BEGIN EXTRACTED DATA
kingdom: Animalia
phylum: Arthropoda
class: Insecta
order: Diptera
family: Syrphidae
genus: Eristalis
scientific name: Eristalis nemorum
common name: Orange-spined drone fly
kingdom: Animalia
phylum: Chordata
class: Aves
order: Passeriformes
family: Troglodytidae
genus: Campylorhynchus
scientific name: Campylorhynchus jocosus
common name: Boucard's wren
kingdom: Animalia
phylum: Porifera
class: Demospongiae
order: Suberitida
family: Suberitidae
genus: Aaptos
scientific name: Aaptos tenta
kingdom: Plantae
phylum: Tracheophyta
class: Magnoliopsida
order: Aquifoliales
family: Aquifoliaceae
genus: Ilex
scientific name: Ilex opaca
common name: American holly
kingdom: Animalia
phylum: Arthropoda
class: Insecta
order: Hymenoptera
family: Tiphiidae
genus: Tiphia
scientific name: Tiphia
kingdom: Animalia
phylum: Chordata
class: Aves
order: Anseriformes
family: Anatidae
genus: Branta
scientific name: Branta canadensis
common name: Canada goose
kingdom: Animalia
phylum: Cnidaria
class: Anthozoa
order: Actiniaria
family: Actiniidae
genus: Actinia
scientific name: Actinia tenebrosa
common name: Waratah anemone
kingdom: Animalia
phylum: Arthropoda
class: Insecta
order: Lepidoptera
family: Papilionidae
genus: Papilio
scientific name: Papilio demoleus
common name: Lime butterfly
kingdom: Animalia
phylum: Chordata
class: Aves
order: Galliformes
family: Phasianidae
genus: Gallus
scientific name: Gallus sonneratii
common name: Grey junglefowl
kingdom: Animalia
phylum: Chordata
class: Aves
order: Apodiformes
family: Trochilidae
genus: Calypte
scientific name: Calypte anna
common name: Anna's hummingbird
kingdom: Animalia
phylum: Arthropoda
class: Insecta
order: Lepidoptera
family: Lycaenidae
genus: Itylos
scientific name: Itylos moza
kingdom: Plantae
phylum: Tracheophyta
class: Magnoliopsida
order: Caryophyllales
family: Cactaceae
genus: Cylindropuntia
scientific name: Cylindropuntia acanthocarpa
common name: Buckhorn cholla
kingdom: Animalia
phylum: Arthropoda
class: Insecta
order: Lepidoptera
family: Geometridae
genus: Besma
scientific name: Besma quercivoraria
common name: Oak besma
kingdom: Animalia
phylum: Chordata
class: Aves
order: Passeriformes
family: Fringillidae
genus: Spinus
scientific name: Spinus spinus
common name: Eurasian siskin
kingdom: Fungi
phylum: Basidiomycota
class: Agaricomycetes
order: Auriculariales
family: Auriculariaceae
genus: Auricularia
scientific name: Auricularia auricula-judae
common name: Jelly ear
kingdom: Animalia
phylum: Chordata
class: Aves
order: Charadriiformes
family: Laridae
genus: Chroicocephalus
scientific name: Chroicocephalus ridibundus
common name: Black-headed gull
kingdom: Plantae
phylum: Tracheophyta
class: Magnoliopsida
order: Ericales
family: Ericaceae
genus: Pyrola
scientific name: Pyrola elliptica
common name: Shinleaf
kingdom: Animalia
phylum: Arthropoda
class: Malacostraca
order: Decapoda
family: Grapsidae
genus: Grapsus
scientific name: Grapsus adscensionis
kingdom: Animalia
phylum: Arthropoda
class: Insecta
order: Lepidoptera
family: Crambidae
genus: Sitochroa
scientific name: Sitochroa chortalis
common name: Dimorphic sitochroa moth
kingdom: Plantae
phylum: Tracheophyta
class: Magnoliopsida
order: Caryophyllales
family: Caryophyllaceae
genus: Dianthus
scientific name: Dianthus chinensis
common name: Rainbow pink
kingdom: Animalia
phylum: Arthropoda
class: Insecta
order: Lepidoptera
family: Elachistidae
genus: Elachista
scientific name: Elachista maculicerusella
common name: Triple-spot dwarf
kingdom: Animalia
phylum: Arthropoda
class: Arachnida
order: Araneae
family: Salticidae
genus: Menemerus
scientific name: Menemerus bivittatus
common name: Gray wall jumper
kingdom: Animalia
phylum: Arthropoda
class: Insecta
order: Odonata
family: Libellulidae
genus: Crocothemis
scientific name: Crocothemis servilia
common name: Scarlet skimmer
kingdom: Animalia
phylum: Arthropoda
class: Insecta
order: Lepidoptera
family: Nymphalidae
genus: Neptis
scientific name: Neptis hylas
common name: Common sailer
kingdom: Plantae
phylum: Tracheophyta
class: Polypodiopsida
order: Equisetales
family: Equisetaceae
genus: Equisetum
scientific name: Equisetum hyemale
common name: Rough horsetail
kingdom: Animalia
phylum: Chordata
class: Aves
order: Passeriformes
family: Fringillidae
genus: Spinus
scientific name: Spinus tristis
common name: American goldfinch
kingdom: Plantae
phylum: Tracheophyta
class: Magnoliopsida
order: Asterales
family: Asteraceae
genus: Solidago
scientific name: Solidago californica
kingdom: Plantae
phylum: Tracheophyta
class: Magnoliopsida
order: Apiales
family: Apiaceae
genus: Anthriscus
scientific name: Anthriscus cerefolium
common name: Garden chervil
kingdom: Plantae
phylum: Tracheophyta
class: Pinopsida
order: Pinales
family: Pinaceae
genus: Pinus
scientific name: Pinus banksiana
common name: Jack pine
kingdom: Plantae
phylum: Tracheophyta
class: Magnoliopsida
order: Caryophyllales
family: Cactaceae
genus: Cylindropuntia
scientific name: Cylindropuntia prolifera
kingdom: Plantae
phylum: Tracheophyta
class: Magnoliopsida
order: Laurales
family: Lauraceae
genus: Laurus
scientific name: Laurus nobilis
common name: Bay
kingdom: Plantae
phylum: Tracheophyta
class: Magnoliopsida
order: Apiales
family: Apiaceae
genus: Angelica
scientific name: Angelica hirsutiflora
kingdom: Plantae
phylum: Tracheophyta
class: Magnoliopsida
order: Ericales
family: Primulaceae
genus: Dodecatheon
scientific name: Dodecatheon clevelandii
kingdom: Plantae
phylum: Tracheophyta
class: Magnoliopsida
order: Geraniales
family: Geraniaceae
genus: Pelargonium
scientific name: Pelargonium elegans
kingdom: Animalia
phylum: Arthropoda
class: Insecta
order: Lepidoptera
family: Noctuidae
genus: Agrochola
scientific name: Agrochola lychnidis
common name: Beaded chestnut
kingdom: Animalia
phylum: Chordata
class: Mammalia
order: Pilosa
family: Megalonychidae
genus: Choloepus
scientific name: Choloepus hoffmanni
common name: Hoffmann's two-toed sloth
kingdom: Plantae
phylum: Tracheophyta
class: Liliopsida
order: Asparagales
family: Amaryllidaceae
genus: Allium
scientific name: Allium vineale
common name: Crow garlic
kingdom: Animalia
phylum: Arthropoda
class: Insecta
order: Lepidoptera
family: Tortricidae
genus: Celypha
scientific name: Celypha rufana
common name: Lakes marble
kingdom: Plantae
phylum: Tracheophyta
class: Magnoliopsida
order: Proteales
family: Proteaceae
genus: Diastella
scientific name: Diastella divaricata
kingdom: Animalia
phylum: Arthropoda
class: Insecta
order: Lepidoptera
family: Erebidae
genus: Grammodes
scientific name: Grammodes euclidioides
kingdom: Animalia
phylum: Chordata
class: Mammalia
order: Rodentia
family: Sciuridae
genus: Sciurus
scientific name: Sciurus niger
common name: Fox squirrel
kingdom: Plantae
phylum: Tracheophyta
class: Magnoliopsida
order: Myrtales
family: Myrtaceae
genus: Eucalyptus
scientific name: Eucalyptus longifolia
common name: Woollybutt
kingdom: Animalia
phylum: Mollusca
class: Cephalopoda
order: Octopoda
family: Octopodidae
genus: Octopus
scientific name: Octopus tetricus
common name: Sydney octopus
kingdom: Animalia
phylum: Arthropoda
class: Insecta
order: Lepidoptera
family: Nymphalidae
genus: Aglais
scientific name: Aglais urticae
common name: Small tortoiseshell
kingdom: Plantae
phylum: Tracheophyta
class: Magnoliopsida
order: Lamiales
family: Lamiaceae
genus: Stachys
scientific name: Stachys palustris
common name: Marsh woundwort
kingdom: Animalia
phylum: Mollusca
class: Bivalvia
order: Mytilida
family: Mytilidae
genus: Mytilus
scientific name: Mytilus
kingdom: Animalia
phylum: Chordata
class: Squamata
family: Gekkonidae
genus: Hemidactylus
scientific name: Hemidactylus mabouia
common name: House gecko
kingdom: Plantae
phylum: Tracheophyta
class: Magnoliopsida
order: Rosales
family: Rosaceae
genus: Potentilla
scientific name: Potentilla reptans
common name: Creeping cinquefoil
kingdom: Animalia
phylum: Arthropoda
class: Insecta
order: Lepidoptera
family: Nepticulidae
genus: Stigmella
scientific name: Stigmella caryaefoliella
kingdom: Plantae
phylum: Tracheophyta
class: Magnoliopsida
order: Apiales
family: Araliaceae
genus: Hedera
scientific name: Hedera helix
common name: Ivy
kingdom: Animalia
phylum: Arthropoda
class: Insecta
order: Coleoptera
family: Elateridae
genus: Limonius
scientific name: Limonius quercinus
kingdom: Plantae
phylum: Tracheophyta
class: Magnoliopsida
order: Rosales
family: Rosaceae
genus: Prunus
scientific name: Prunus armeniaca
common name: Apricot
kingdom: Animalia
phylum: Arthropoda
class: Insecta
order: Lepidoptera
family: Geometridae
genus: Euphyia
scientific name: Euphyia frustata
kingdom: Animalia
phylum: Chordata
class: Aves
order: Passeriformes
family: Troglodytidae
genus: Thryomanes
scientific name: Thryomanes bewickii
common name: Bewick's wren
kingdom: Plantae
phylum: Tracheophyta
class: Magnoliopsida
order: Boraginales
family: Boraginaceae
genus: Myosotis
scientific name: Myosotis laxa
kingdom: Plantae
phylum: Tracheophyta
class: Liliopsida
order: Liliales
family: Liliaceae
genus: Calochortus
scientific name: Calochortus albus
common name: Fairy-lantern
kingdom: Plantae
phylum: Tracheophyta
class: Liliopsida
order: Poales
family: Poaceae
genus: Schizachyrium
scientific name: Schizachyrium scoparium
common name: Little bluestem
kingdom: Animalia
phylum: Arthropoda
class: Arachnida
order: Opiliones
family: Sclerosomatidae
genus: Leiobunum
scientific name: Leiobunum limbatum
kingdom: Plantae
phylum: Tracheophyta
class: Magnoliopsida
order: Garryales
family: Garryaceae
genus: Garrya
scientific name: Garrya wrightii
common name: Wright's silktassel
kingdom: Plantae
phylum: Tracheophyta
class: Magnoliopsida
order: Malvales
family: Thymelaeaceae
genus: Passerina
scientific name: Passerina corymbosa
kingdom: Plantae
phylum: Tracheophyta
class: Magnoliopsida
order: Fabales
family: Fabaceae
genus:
END EXTRACTED DATA
TASK STATEMENT
Could you edit the data from the line with "genus: Calochortus" through the line with "scientific name: Leiobunum limbatum", changing "common name" to "vernacular name" and keeping everything else the same? Return only those lines.

FULL OUTPUT
genus: Calochortus
scientific name: Calochortus albus
vernacular name: Fairy-lantern
kingdom: Plantae
phylum: Tracheophyta
class: Liliopsida
order: Poales
family: Poaceae
genus: Schizachyrium
scientific name: Schizachyrium scoparium
vernacular name: Little bluestem
kingdom: Animalia
phylum: Arthropoda
class: Arachnida
order: Opiliones
family: Sclerosomatidae
genus: Leiobunum
scientific name: Leiobunum limbatum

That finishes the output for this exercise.